そのことを念頭に置きながらテイスティングを進めると、不思議なことにスッと身体に入っていくようで美味しいと感じるものから、少し引っかかるようなものもありました。誰かの意見や感想を引っ張ってくるのではなく、自分の舌の感覚を頼りに五感で味わう経験は以外と少なく、ハーブを通して自分と対話しているような感覚でした。
そうしてアイスとホット、2種類のブレンド茶を完成させていきます。ジンで使われているジュニパーベリーも用意してくださったので、それを基にブレンドを進めていきました。私は「夏の夕暮れに友達と涼みながら飲むお茶」というテーマで、清涼感を持たせつつどこか心が落ち着くようなブレンドを目指しました。
先生の意見も取り入れながら0.1g単位で調整を重ね、最終的には夕暮れ時のマジックアワーのような見た目で味も納得がいく素敵なブレンド茶が出来上がり、改めて自分の好きなものを再確認した気持ちでした。
他の受講生の方々も全く違うテイストのお茶を完成させており、それぞれの違いが視覚や味でも分かり楽しかったです。
初めて『ブレンド軸をつくる』と聞いた時は、何か確固とした揺るぎない自分の軸を作らなければならないのかと思っていました。
ただ、講義を通して自分の好きなものと向き合ったり、理想のブレンドを目指すためにハーブを追加したり削ったりとちょうどいい塩梅を探る中で気がついたことがあります。

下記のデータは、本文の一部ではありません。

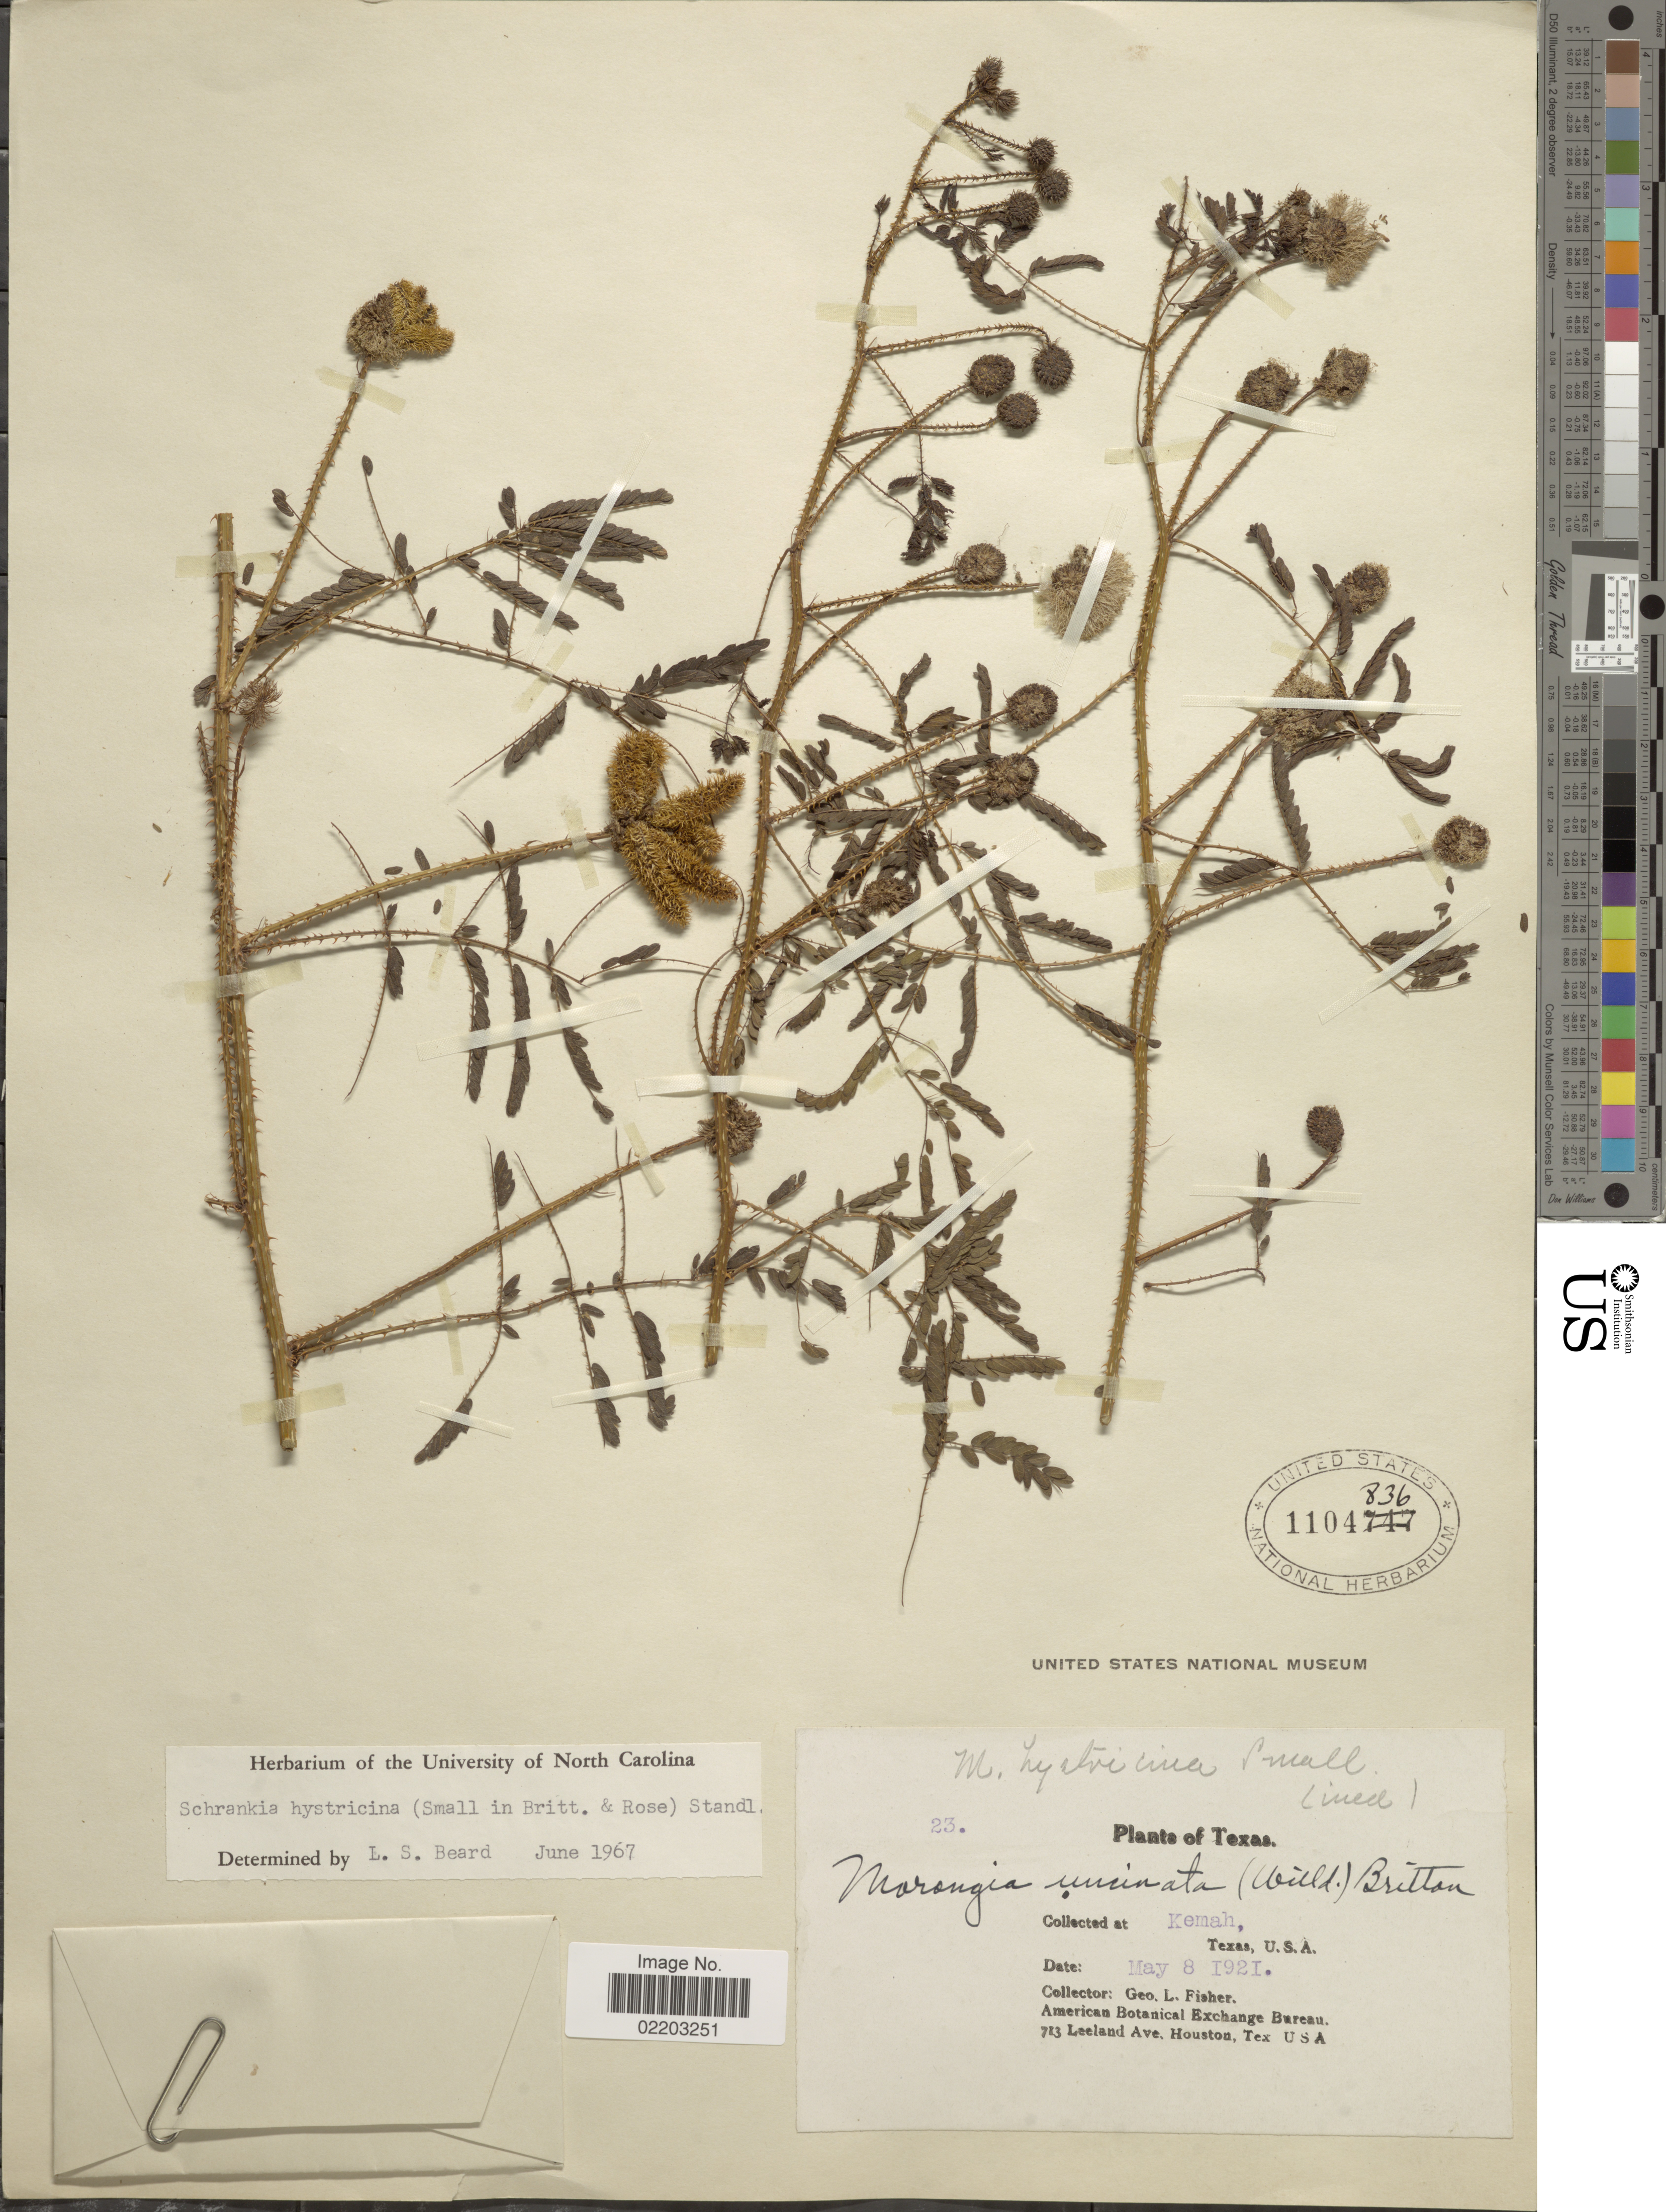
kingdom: Plantae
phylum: Tracheophyta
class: Magnoliopsida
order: Fabales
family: Fabaceae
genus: Mimosa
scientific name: Mimosa hystricina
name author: (Small ex Britton & Rose) B.L. Turner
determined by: Strong, M. T., (US), Smithsonian Institution - National Museum of Natural History (UNITED STATES)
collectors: G. L. Fisher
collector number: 23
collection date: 1921-05-08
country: United States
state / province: Texas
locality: Kemah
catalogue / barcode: US 1104836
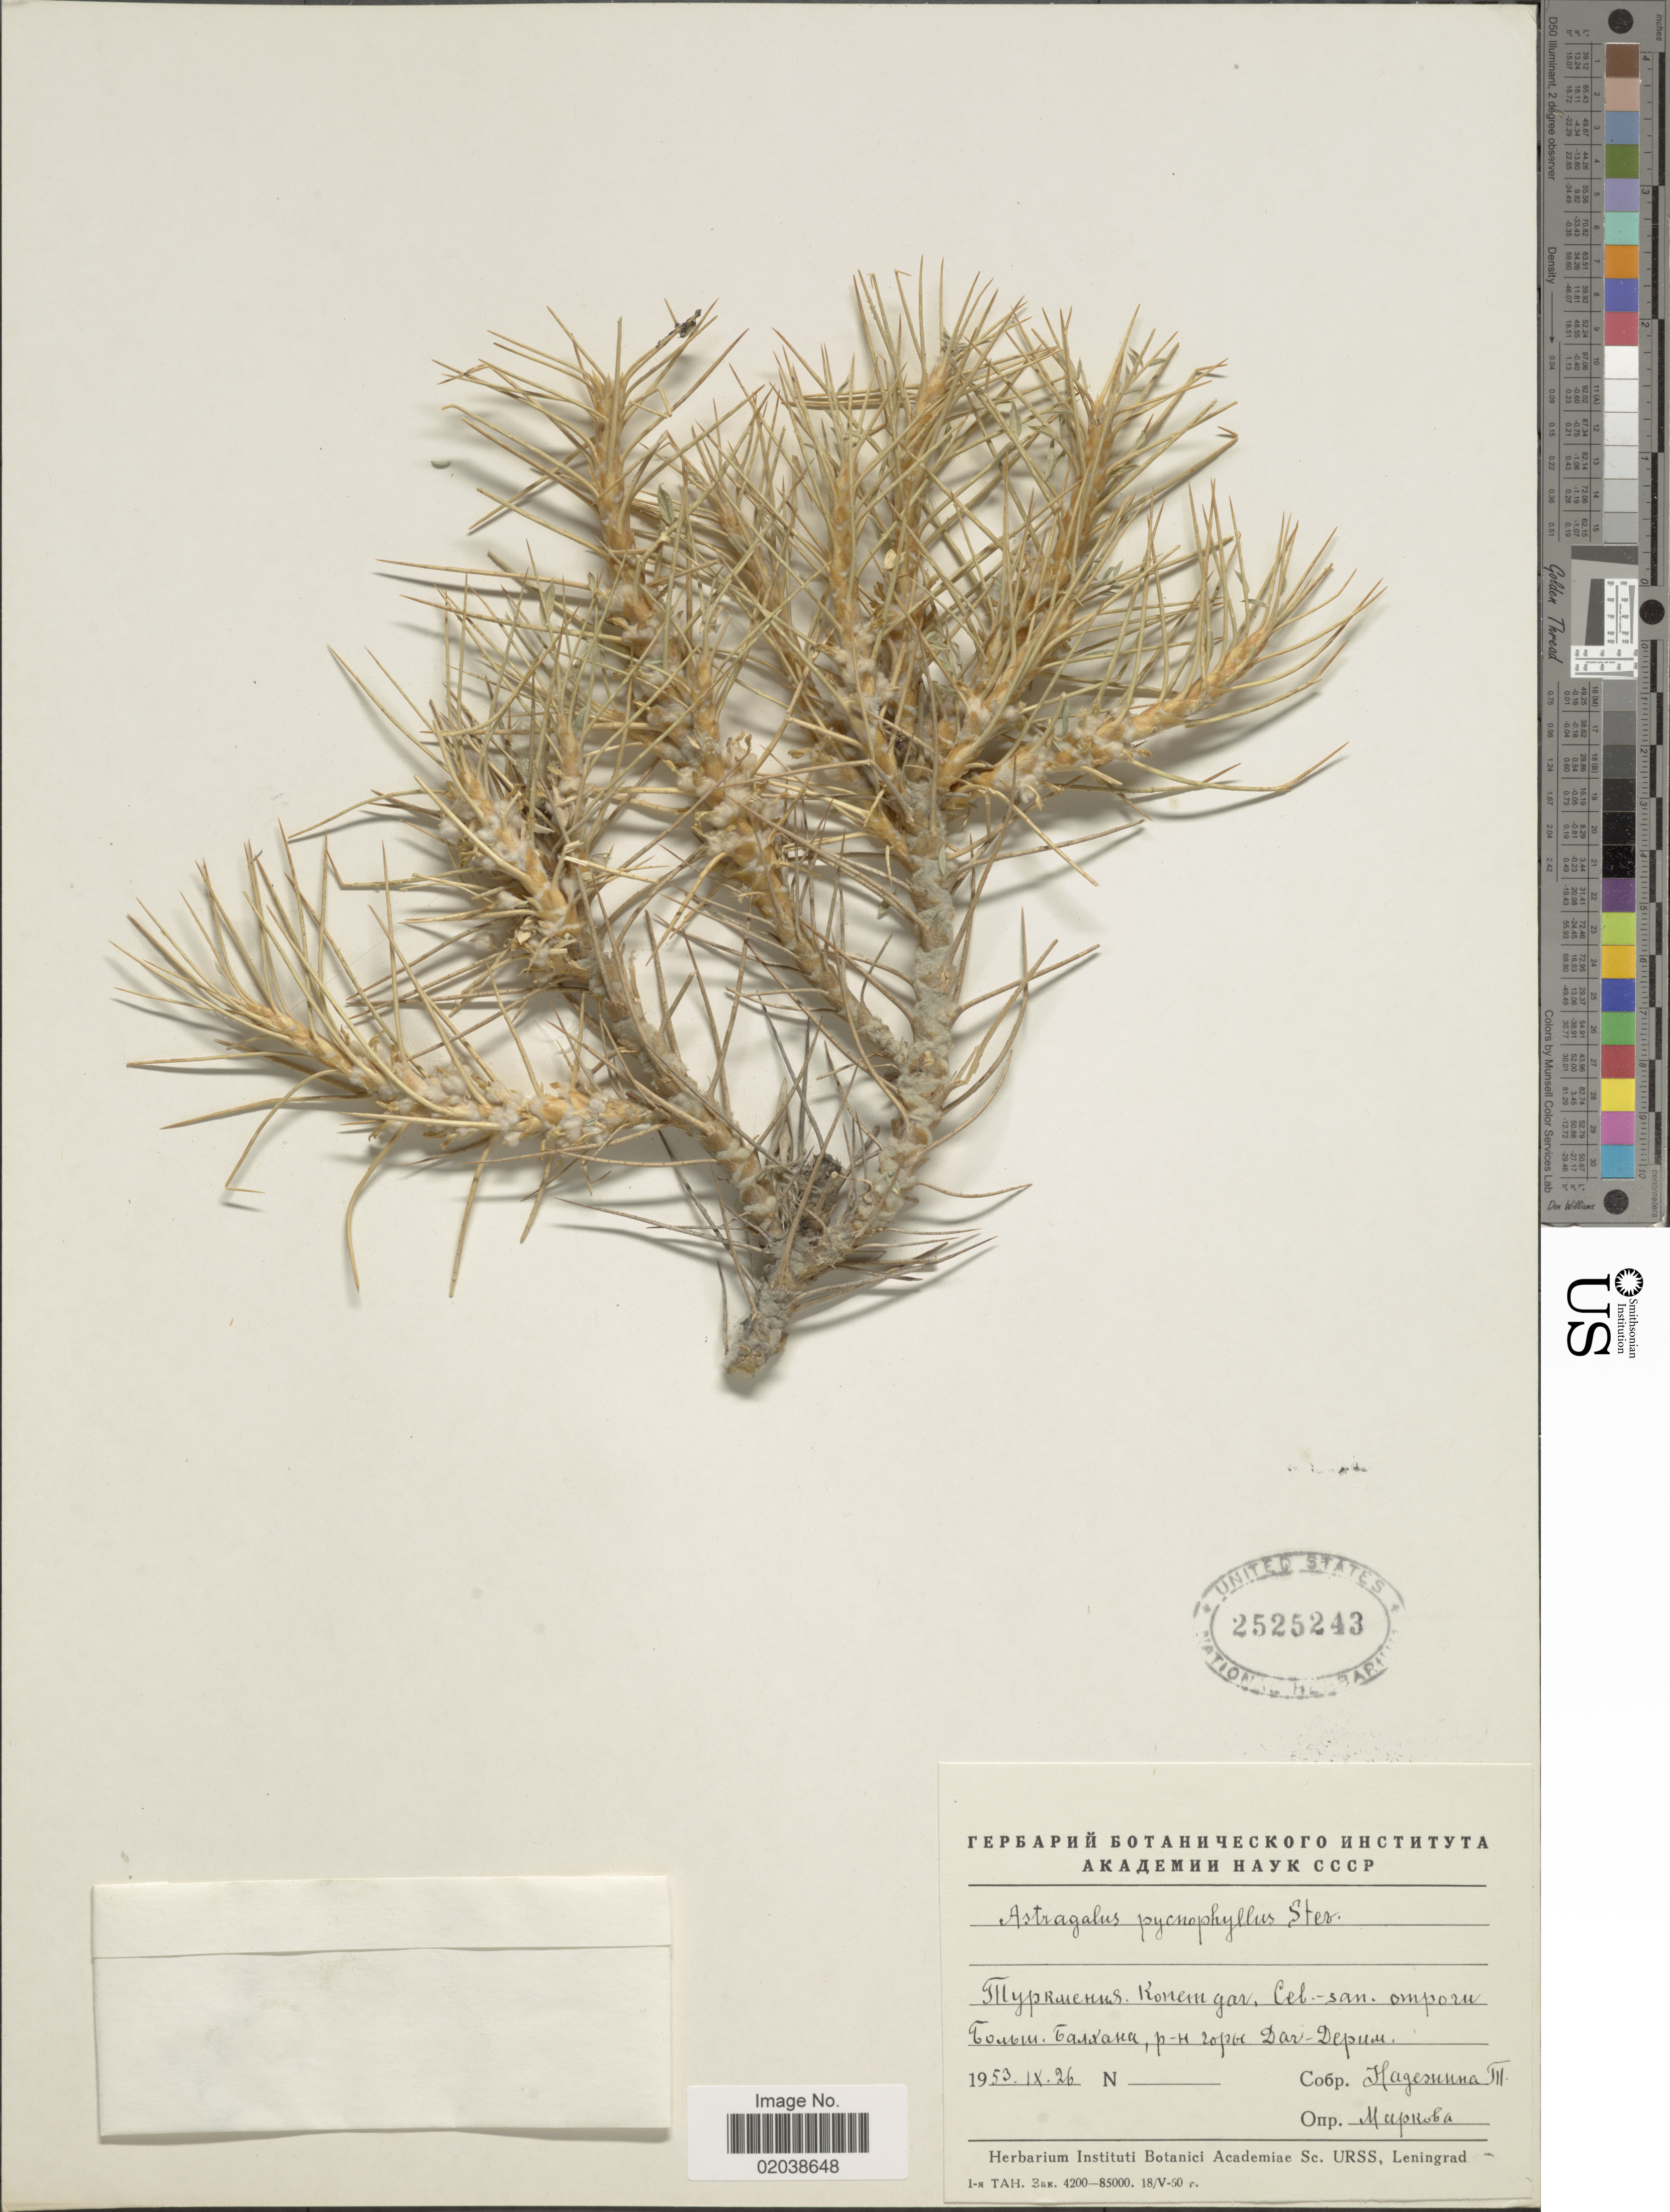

軸とは新しく何かを身につけて確立させていくものではなく、もともとそこにある自分をハーブをとっかかりにして深掘りし、その中で発見していくものなのかもしれないということです。試行錯誤を重ねる中で何が必要であり、何が必要では無いかがうっすらではありますが分かってきたような気がしています。
また、教授は「自分で作るのはハードルが高いので、作ろうとしなくても選べるようになることが大事」ということもおっしゃっていました。
確かに普段の忙しない日々の中では中々時間を取ってブレンドしていくのは難しいですが、これを聞いてグッと身近になったような気がしますし、少し余裕がある時にはお茶を淹れながら少し立ち止まるのもいいな、とも思いました。
これからも飲み物として味わう楽しさだけでなく今の自分が欲している物を感じ、その時の自分に”ちょうどいい”ものを選び取るという意識を持っていきたいと思います。